Well, at least I know how to strike a nerve. Earlier this year, I delivered a major address on marriage to the 2004 New Attitude Conference organized by Joshua Harris, author of influential books like I Kissed Dating Goodbye and Not Even a Hint. Now, a few months later, that message seems something like a bomb with a delay-action fuse. Those attending the conference seemed to receive the message with great appreciation, but in recent days a rather significant reaction has come from those who take issue with what I had to say.

Speaking on "The Mystery of Marriage," I tried to address the modern crisis of marriage from a biblical point of view. With marriage in eclipse--both in the culture and in some sectors of the church--I sounded an alarm directed specifically at young single adults who, by their very attendance at this conference, already showed that they shared this concern. With background issues including controversy over same-sex marriage, rampant divorce, and demographic trends indicating significant dangers for the institution of marriage, I went back to the basics.

Drawing from the creation account and other significant biblical passages, I sought to demonstrate that the Bible presents a conception of marriage that goes far beyond what most persons have even imagined. According to the Bible, marriage is not primarily about our self-esteem and personal fulfillment, nor is it just one lifestyle option among others. The Bible is clear in presenting a picture of marriage that is rooted in the glory of God made evident in creation itself. The man and the woman are made for each other and the institution of marriage is given to humanity as both opportunity and obligation.

From Genesis to Revelation, the Bible assumes that marriage is normative for human beings. The responsibilities, duties, and joys of marriage are presented as matters of spiritual significance. From a Christian perspective, marriage must never be seen as a mere human invention--an option for those who choose such a high level of commitment--for it is an arena in which God's glory is displayed in the right ordering of the man and the woman, and their glad reception of all that marriage means, gives, and requires.

Clearly, something has gone badly wrong in our understanding of marriage. This is not only reflected in much of the conversation and literature about marriage found in the secular world, but in many Christian circles as well. The undermining of marriage--or at least its reduction to something less than the biblical concept--is also evident in the way many Christians marry, and in the way others fail to marry.

In the larger culture of confusion, marriage is seen by some persons as an option for those who "need" it. Radical feminists have attacked marriage as a hopelessly patriarchal institution, binding women to home and family in what Betty Friedan called "domestic captivity." A revolution in the law has made divorce easy and quick, undermining the marital bond and redefining marriage as a tentative commitment. Some of these who desire marriage are driven by the wrong desires. Some are looking for social benefits as others see marriage as a form of self-expression. By any measure, marriage is in trouble.

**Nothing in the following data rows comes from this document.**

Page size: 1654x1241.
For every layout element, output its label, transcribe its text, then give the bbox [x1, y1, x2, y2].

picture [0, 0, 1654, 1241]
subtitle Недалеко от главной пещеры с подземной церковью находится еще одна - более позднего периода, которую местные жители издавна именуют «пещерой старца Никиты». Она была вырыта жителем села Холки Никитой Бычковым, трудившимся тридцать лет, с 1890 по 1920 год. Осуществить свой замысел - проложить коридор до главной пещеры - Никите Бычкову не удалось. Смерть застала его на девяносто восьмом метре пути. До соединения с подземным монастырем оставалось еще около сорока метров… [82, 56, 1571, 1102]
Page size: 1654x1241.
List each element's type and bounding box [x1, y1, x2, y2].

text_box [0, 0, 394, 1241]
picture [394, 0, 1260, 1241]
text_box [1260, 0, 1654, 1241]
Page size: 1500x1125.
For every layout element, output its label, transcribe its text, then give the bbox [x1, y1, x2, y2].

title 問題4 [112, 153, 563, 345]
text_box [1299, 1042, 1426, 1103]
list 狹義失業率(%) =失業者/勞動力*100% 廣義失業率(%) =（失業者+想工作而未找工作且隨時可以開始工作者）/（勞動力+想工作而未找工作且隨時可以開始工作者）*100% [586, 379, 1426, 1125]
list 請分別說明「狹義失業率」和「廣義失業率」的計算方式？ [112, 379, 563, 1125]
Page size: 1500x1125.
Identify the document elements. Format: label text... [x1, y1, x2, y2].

All this cries out for biblical correction, and Christians must resist the accommodationist temptation to accept the marginalization of marriage. This generation of young Christians must lead the way in the recovery of the biblical vision, and build a Christian counter-culture that puts marriage back at the center of human life and Christian living. The young people who attended the New Attitude Conference represent a great hope for such a recovery. The heart-felt yearning for marriage so movingly communicated by those who have sent me such pointed responses to my message indicates that these young Christians are also committed to be agents of such a Christian recovery.